İncelenen dosya kapsamından;
Özel Dairece ilk hükmün, sanığın mahkûmiyeti yerine beraatine karar verilmesi isabetsizliğinden bozulmasının ardından, yerel mahkemece tanık olarak Sevgi Karalı"nın dinlenip gerekçeli kararda ifadesine yer verildiği ve önceki kararda yer almayan; “Sanığın, sözlü talebi üzerine profesyonellikten uzak bir şekilde tehlikeli ve uygun olup olmadığı araştırılmadan ikametinin yanına çukur kazan, çukuru kazdıktan sonra çukur ile ilgili iş güvenliği ve halk sağlığı için gerekli tedbirleri almayan kimliği tespit edilemeyen belediye çalışanlarının ihmali hareketlerinin olduğu ve netice ile bu ihmali davranışlar arasında uygun illiyet bağı bulunduğu; çukurun kazılması ve olay anında İstanbul ilinde olduğu 14.02.2014 tarihli jandarma tutanağı ve tanık beyanı ile sabit olan sanığın; ebatlarını, tam olarak nereye kazıldığını, fiziki durumunu, etrafında önlem alınıp alınmadığını bilmediği bir çukurun kapatılmasını talep etmemesi sebebiyle meydana gelen neticeden taksirli sorumlu olduğunun iddia edilemeyeceği, sanığın çukuru görmemesi ve iş güvenliği için gerekli konularda uzman görüşe sahip olmaması sebebiyle meydana gelen neticeyi öngörebilmesinin mümkün olmadığı ve bu gerekçe ile, sanığın üzerine atılı taksirle öldürme suçunun kanuni tanımında aranan manevi unsuru taşımadığı sonuç ve kanaatine varılmıştır” şeklindeki yeni ve değişik gerekçeyle sanığın ilk hükümdeki gibi beraatine karar verildiği anlaşılmıştır.
Bu itibarla, yerel mahkemenin son uygulaması direnme kararı niteliğinde olmayıp, ilk hükümde yer almayan ve bozmadan sonra elde edilen delile dayanılarak yeni ve değişik gerekçelerle hüküm kurulmuş olması nedeniyle yeni hüküm niteliğindedir.
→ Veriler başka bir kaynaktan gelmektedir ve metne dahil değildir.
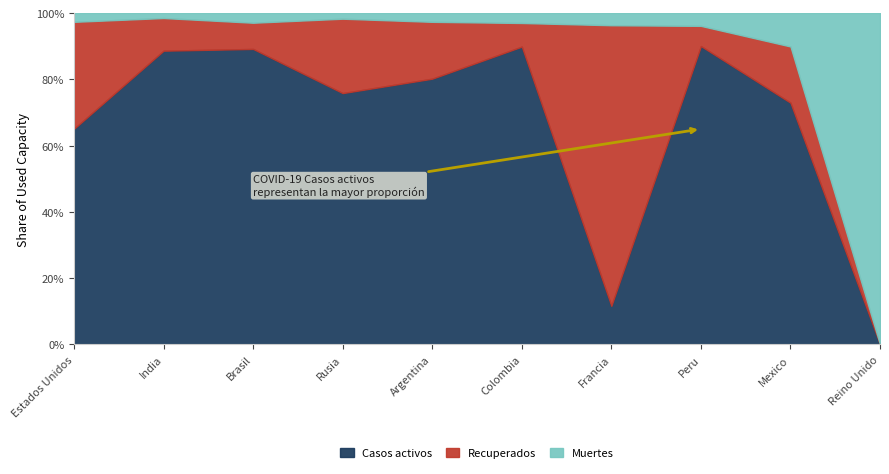

What value does the Casos activos series have at Francia?

11.6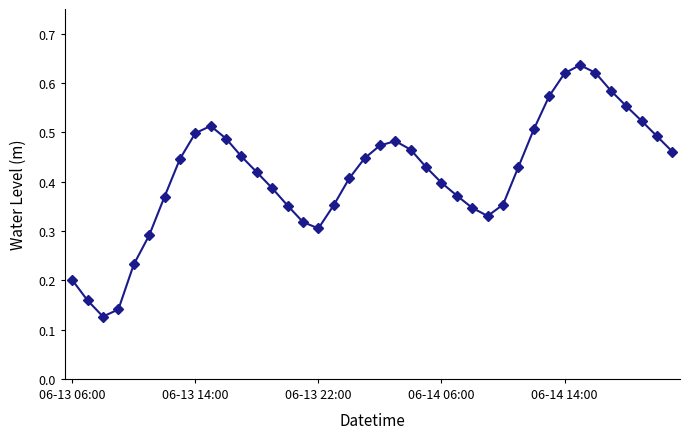

Count the values in the range 0 to 1.

40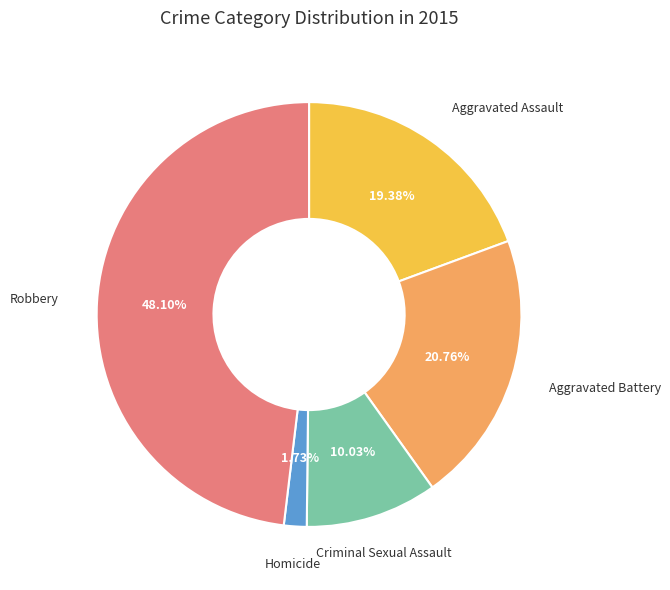

Is there any slice that represents more than half of the pie?

No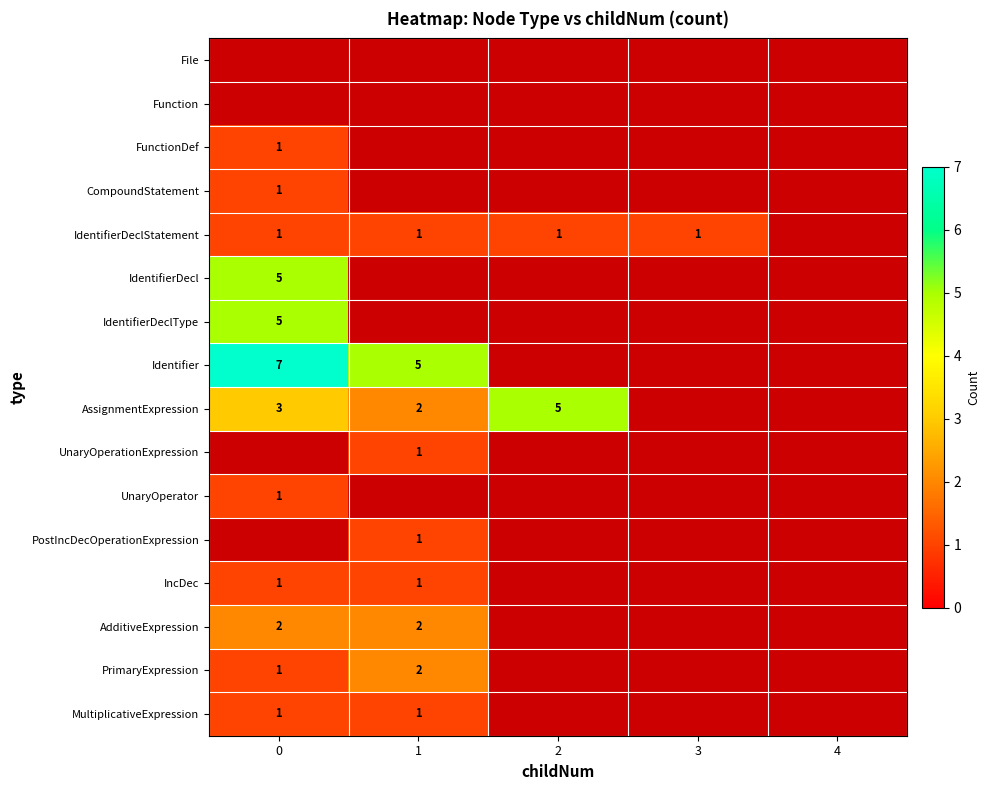

Is it true that UnaryOperationExpression equals 1 at 1?

True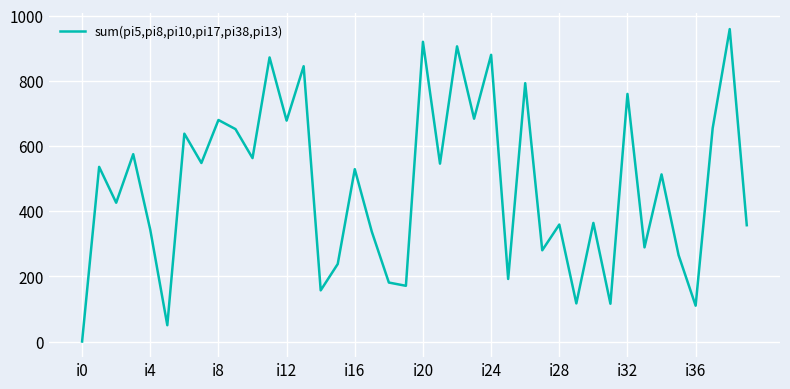

What is the difference between the maximum and minimum values?

959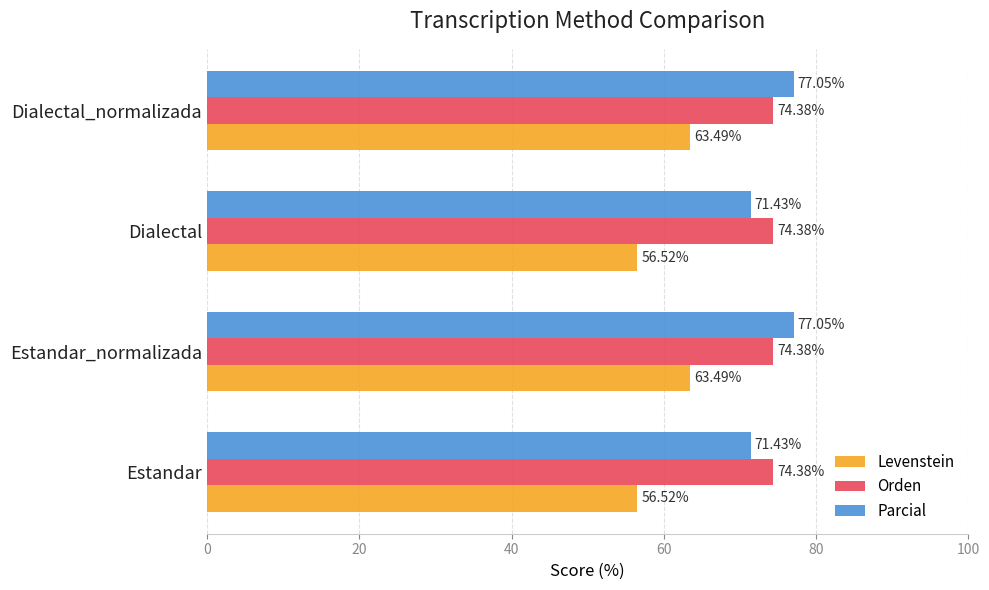

At how many categories does at least one series exceed 62?

4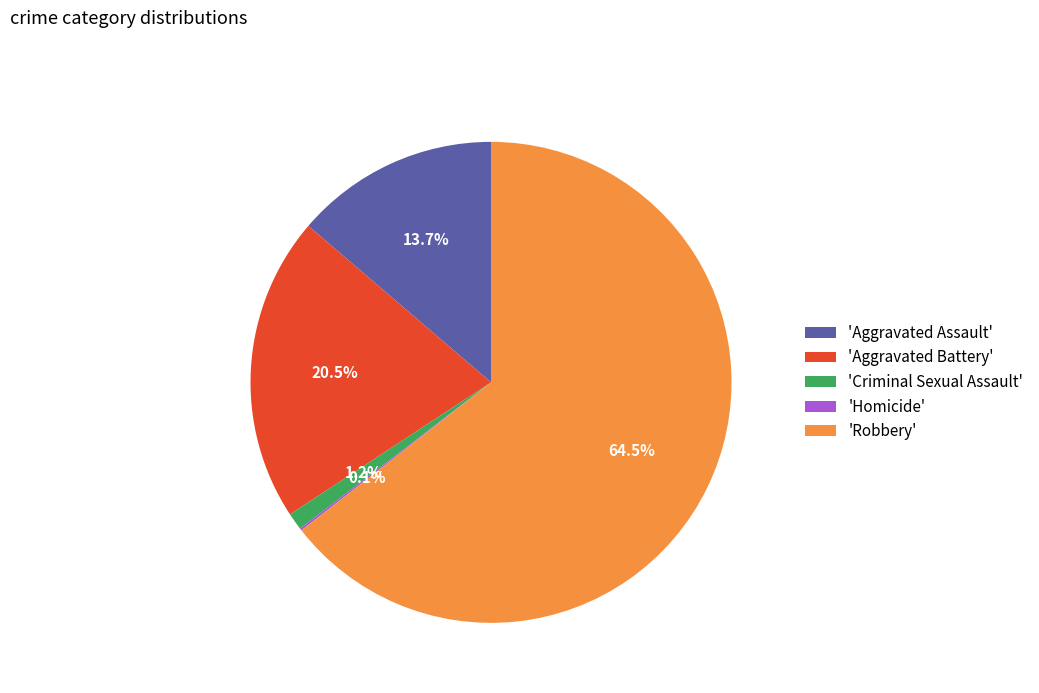

Which slice is the largest?

'Robbery'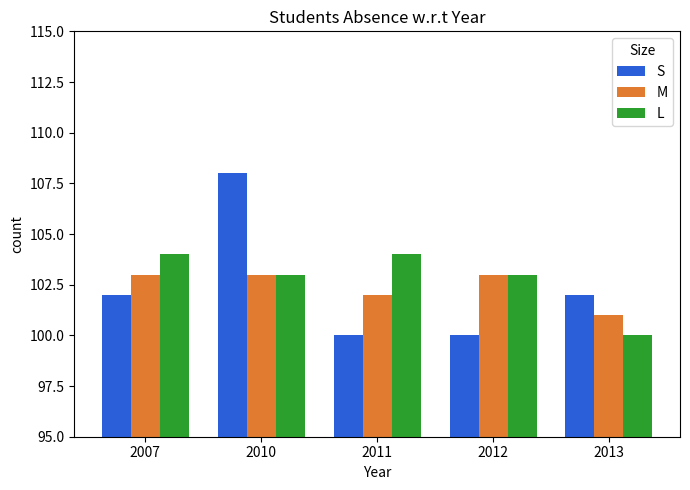

Reading left to right, extract all data points from this chart.

S: 2007=102	2010=108	2011=100	2012=100	2013=102
M: 2007=103	2010=103	2011=102	2012=103	2013=101
L: 2007=104	2010=103	2011=104	2012=103	2013=100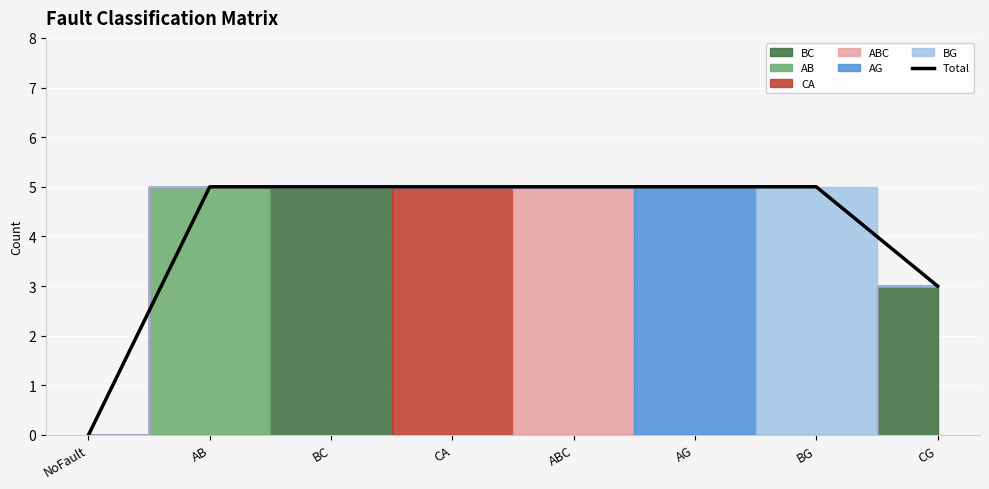

What is the value of the 3rd point from the left?

5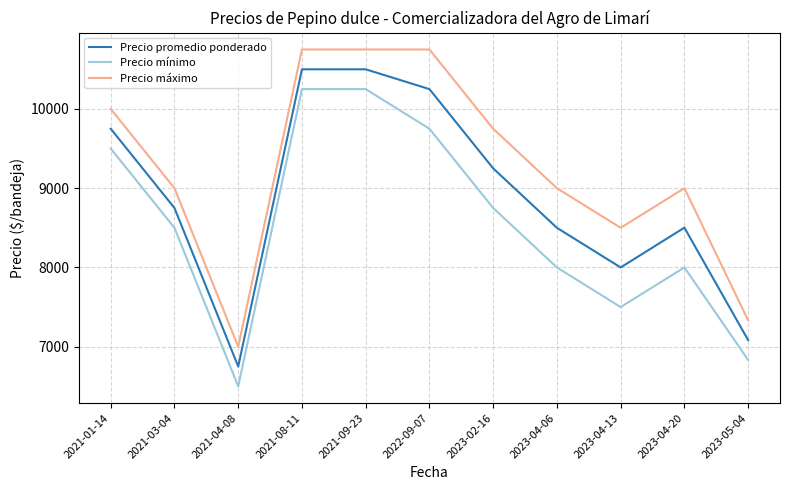

How many lines are shown in the chart?

3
Bu yeni hükmün doğrudan Ceza Genel Kurulunca incelenmesi mümkün görülmediğinden, dosyanın temyiz incelemesi için Özel Daireye gönderilmesine karar verilmelidir.
SONUÇ:
Açıklanan nedenlerle;
Siverek 2. Asliye Ceza Mahkemesince verilen 13.05.2016 gün ve 136-359 sayılı karar yeni hüküm niteliğinde olduğundan, dosyanın temyiz incelemesi için Yargıtay 12. Ceza Dairesine gönderilmek üzere Yargıtay Cumhuriyet Başsavcılığına TEVDİİNE, 21.11.2017 tarihinde yapılan müzakerede oybirliğiyle karar verildi.